In making a finding of unconscionable conduct in respect of a sales call, Justice Abraham observed, ‘It can readily be inferred from the call, and the manner in which it progressed, that [the consumer] was not in a position to push back. [The sales agent] kept pushing through, brushing aside her concerns. He took advantage of her position. It would have been obvious to the [sales agent], that he was able to do so.’
A penalty hearing is yet to be listed by the Court.
Select, BlueInc and IMS sold life insurance, funeral insurance and accidental injury insurance issued by St Andrew’s Life Insurance under the brand names ‘Let’s Insure’ and ‘FlexiSure’.

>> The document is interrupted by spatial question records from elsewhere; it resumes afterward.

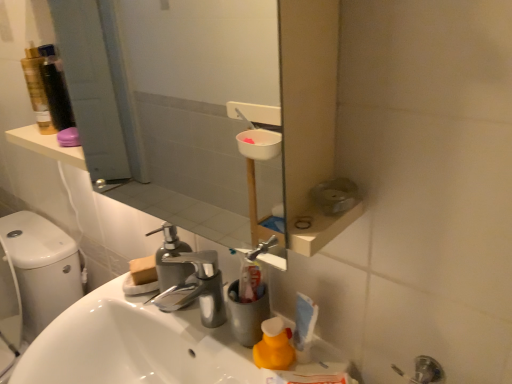
Question: Can you confirm if yellow matte cleaning product at lower center is smaller than white glossy sink at center?

Choices:
 (A) no
 (B) yes

Answer: (B)

Question: Is yellow matte cleaning product at lower center at the left side of white glossy sink at center?

Choices:
 (A) no
 (B) yes

Answer: (A)

Question: Is white glossy sink at center a part of yellow matte cleaning product at lower center?

Choices:
 (A) no
 (B) yes

Answer: (A)

Question: From a real-world perspective, is yellow matte cleaning product at lower center physically below white glossy sink at center?

Choices:
 (A) yes
 (B) no

Answer: (B)

Question: Is yellow matte cleaning product at lower center positioned in front of white glossy sink at center?

Choices:
 (A) no
 (B) yes

Answer: (A)

Question: Considering the relative sizes of yellow matte cleaning product at lower center and white glossy sink at center in the image provided, is yellow matte cleaning product at lower center thinner than white glossy sink at center?

Choices:
 (A) no
 (B) yes

Answer: (B)

Question: Can you confirm if white glossy sink at center is bigger than chrome metallic faucet at center?

Choices:
 (A) yes
 (B) no

Answer: (A)

Question: Does white glossy sink at center come behind chrome metallic faucet at center?

Choices:
 (A) no
 (B) yes

Answer: (A)

Question: Is white glossy sink at center beside chrome metallic faucet at center?

Choices:
 (A) yes
 (B) no

Answer: (B)

Question: Is white glossy sink at center aimed at chrome metallic faucet at center?

Choices:
 (A) yes
 (B) no

Answer: (B)

Question: From the image's perspective, is white glossy sink at center above chrome metallic faucet at center?

Choices:
 (A) yes
 (B) no

Answer: (B)

Question: Can chrome metallic faucet at center be found inside white glossy sink at center?

Choices:
 (A) no
 (B) yes

Answer: (A)

Question: From a real-world perspective, is white glossy sink at center under yellow matte cleaning product at lower center?

Choices:
 (A) yes
 (B) no

Answer: (A)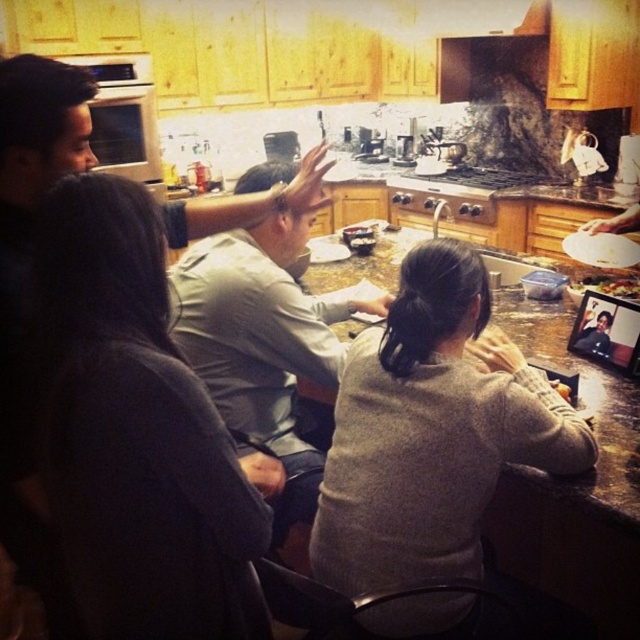
Is light gray shirt at center thinner than smooth white plate at lower right?

Incorrect, light gray shirt at center's width is not less than smooth white plate at lower right's.

Is point (179, 312) less distant than point (564, 387)?

No.

At what (x,y) coordinates should I click in order to perform the action: click on light gray shirt at center. Please return your answer as a coordinate pair (x, y). This screenshot has width=640, height=640. Looking at the image, I should click on (260, 342).

Is dark gray sweater at upper left taller than smooth white plate at lower right?

Indeed, dark gray sweater at upper left has a greater height compared to smooth white plate at lower right.

Between dark gray sweater at upper left and smooth white plate at lower right, which one is positioned lower?

dark gray sweater at upper left

Image resolution: width=640 pixels, height=640 pixels. I want to click on dark gray sweater at upper left, so click(124, 412).

Is light gray shirt at center positioned at the back of green leafy salad at center?

No, light gray shirt at center is in front of green leafy salad at center.

This screenshot has height=640, width=640. I want to click on light gray shirt at center, so click(x=260, y=342).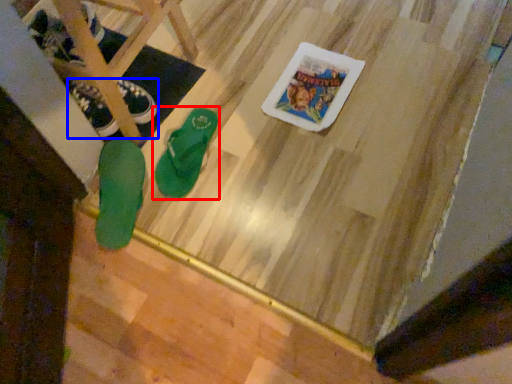
Question: Which of the following is the farthest to the observer, footwear (highlighted by a red box) or footwear (highlighted by a blue box)?

Choices:
 (A) footwear
 (B) footwear

Answer: (B)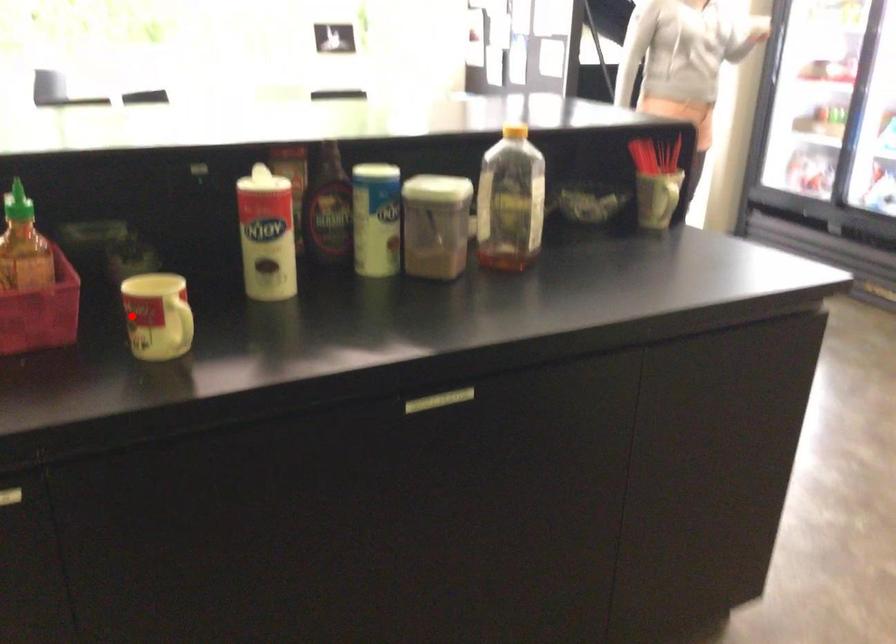
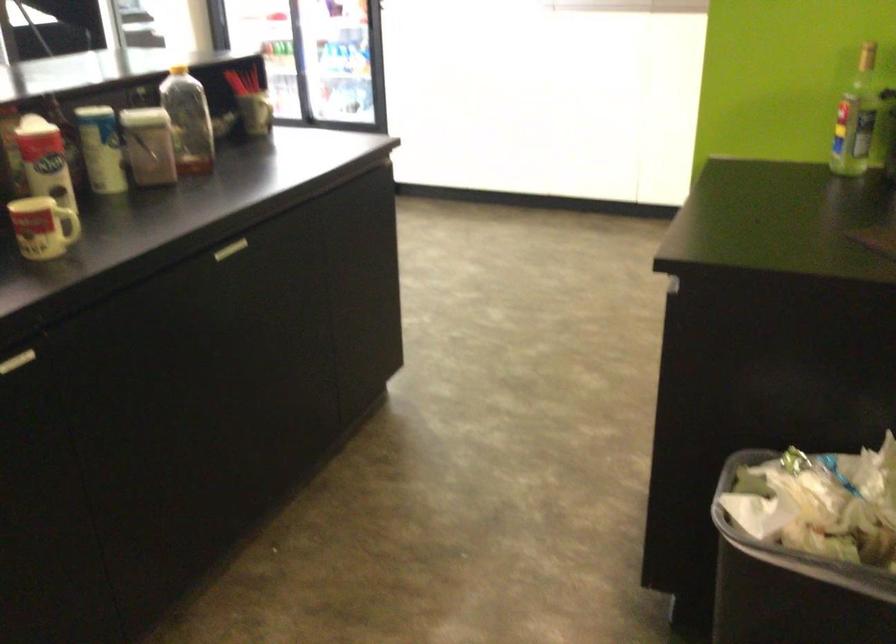
Where in the second image is the point corresponding to the highlighted location from the first image?

(42, 228)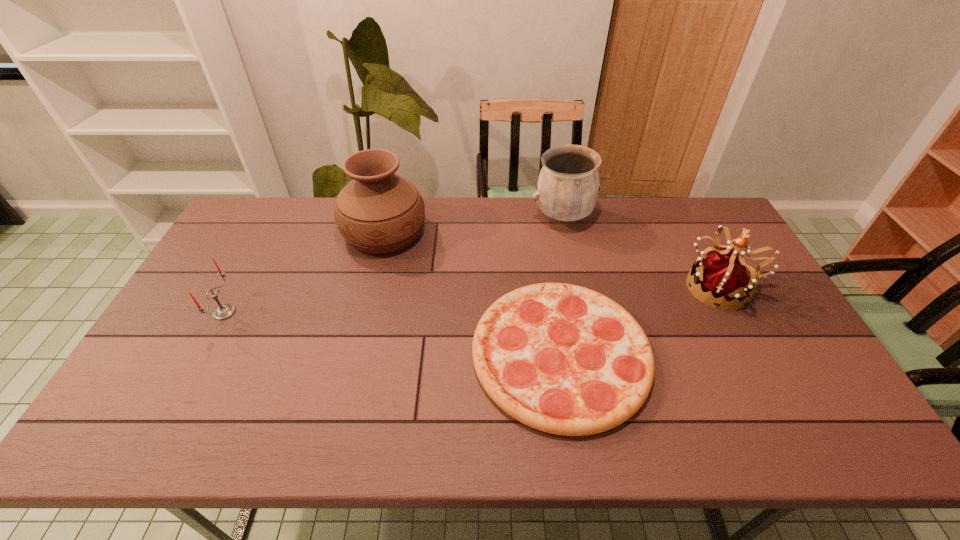
Identify the location of vacant space positioned on the front-facing side of the tiara. The height and width of the screenshot is (540, 960). (651, 287).

The width and height of the screenshot is (960, 540). In order to click on vacant space positioned on the front-facing side of the second shortest object in this screenshot , I will do click(284, 312).

The width and height of the screenshot is (960, 540). What are the coordinates of `vacant space positioned 0.080m on the back of the shortest object` in the screenshot? It's located at (547, 272).

Find the location of `object positioned at the near edge`. object positioned at the near edge is located at coordinates (563, 359).

You are a GUI agent. You are given a task and a screenshot of the screen. Output one action in this format:
    pyautogui.click(x=<x>, y=<y>)
    Task: Click on the object situated at the left edge
    The width and height of the screenshot is (960, 540).
    Given the screenshot: What is the action you would take?
    pyautogui.click(x=224, y=311)

This screenshot has height=540, width=960. I want to click on object located at the right edge, so click(723, 275).

Find the location of a particular element. free space at the far edge of the desktop is located at coordinates (x=430, y=208).

This screenshot has width=960, height=540. In order to click on vacant space at the near edge of the desktop in this screenshot , I will do `click(608, 448)`.

Identify the location of vacant space at the left edge. The height and width of the screenshot is (540, 960). (242, 267).

Where is `free location at the far left corner`? This screenshot has width=960, height=540. free location at the far left corner is located at coordinates (284, 211).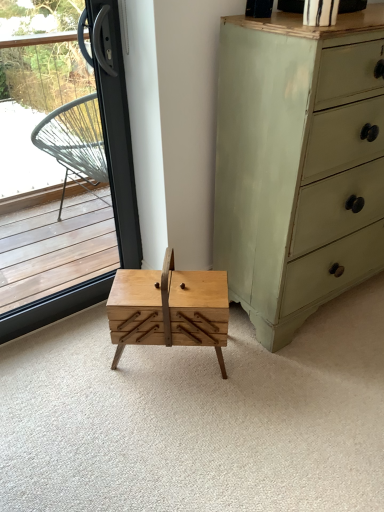
Image resolution: width=384 pixels, height=512 pixels. I want to click on free space in front of light green painted wood chest of drawers at right, so click(295, 407).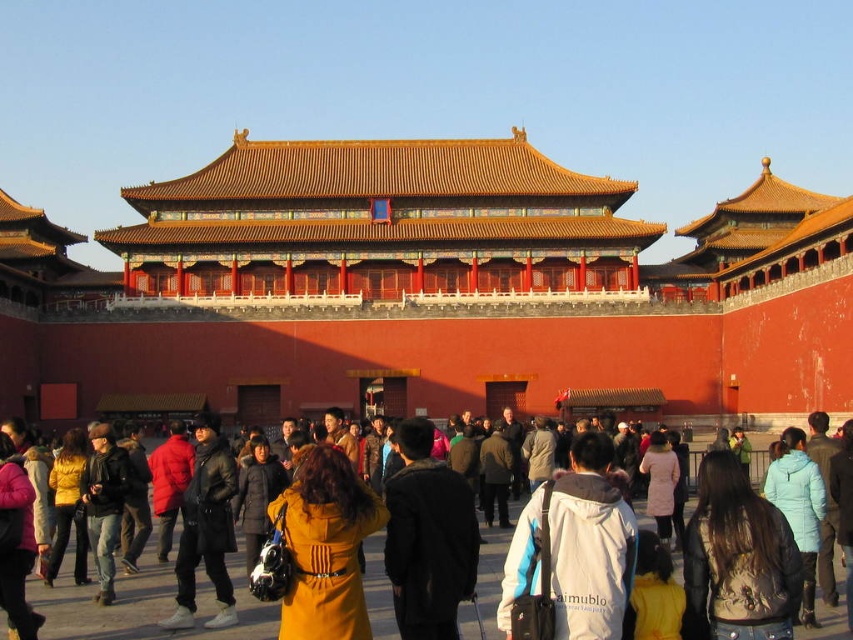
You are a tour guide at this historical site and notice two visitors wearing coats. One has a brown leather jacket at lower right and another has a light blue fabric coat at lower right. Which coat is closer to the ground?

The brown leather jacket at lower right is closer to the ground because it is positioned under the light blue fabric coat at lower right.

From the picture: You are a tour guide leading a group through this historical site and notice two visitors wearing a dark brown leather jacket at center and a matte yellow coat at center. Which visitor might you approach first if you need to give a safety briefing that requires immediate attention?

The dark brown leather jacket at center has a larger size compared to the matte yellow coat at center, so the visitor wearing the dark brown leather jacket at center might be easier to spot and approach quickly for the safety briefing.

You are standing in front of the central red wall with a golden roof in the historical complex. There are two points marked on the wall. One is at coordinates point (479, 604) and the other at point (358, 579). Which point is closer to you?

Point (479, 604) is closer to you because it is further to the viewer than point (358, 579).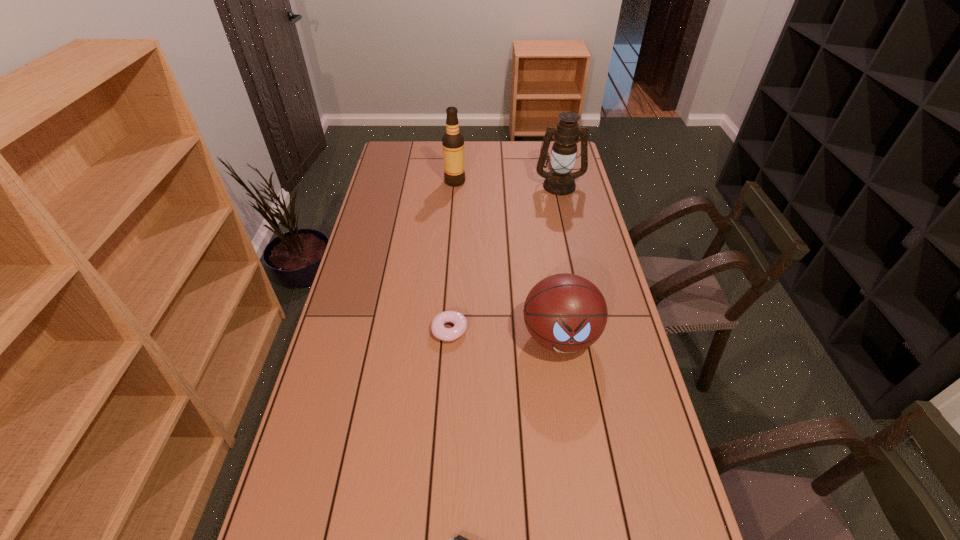
At what (x,y) coordinates should I click in order to perform the action: click on alcohol. Please return your answer as a coordinate pair (x, y). Looking at the image, I should click on (453, 141).

The width and height of the screenshot is (960, 540). I want to click on oil lamp, so click(559, 181).

Locate an element on the screen. basketball is located at coordinates (566, 313).

You are a GUI agent. You are given a task and a screenshot of the screen. Output one action in this format:
    pyautogui.click(x=<x>, y=<y>)
    Task: Click on the fourth tallest object
    The height and width of the screenshot is (540, 960).
    Given the screenshot: What is the action you would take?
    pyautogui.click(x=439, y=331)

You are a GUI agent. You are given a task and a screenshot of the screen. Output one action in this format:
    pyautogui.click(x=<x>, y=<y>)
    Task: Click on the vacant space located on the label of the alcohol
    The width and height of the screenshot is (960, 540).
    Given the screenshot: What is the action you would take?
    pyautogui.click(x=508, y=181)

Find the location of `vacant position located 0.160m on the left of the oil lamp`. vacant position located 0.160m on the left of the oil lamp is located at coordinates (498, 185).

Find the location of a particular element. This screenshot has height=540, width=960. vacant space located 0.260m on the back of the basketball is located at coordinates (547, 255).

At what (x,y) coordinates should I click in order to perform the action: click on free space located on the back of the second shortest object. Please return your answer as a coordinate pair (x, y). This screenshot has width=960, height=540. Looking at the image, I should click on (453, 271).

Locate an element on the screen. The height and width of the screenshot is (540, 960). oil lamp that is at the right edge is located at coordinates pos(559,181).

At what (x,y) coordinates should I click in order to perform the action: click on basketball situated at the right edge. Please return your answer as a coordinate pair (x, y). This screenshot has height=540, width=960. Looking at the image, I should click on [x=566, y=313].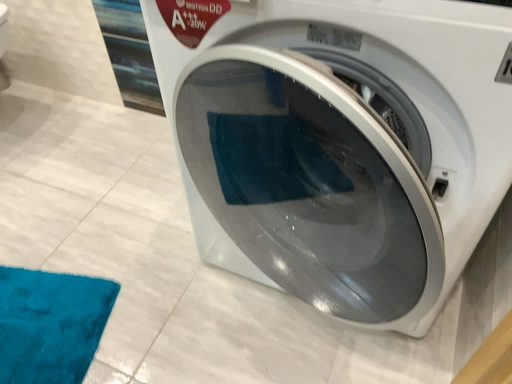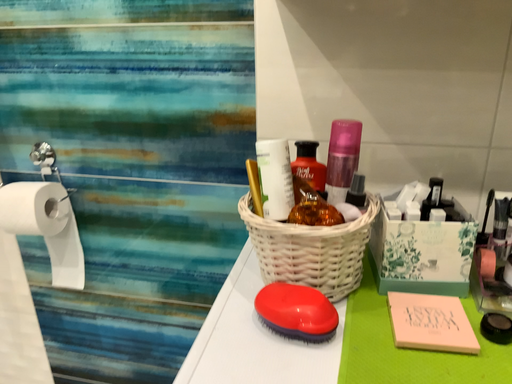
Question: How did the camera likely rotate when shooting the video?

Choices:
 (A) rotated upward
 (B) rotated downward

Answer: (A)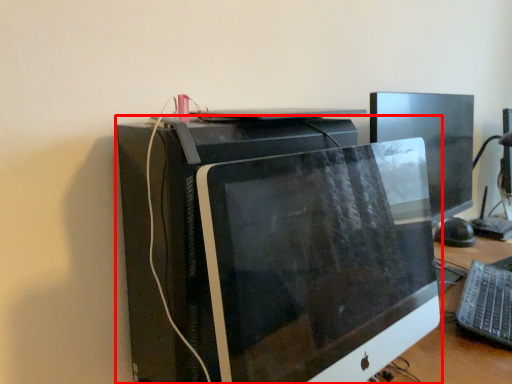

On 30 August 2018, ASIC released REP 587 The sale of direct life insurance, which found that some firms engaged in sales conduct that created risks for consumers buying products they did not want, could not afford or did not meet their needs. It made recommendations to improve sales practices and product design.
In 2019, ASIC announced a ban on the unsolicited ‘cold call’ telephone sales of direct life insurance and consumer credit insurance to address poor sales practices that led to consumer harm. This ban was superseded by reforms to the anti-hawking regime, which took effect on 5 October 2021.
In April 2019, after Select’s conduct occurred, ASIC welcomed the passage of key financial services reforms, including a design and distribution obligations regime for financial services firms and a product intervention power for ASIC (19-079MR).
ASIC’s Moneysmart website has information for consumers about buying life insurance, including how life insurance works, a life insurance claims comparison tool, and a life insurance calculator that help consumers work out whether they need life cover and how much cover they might need.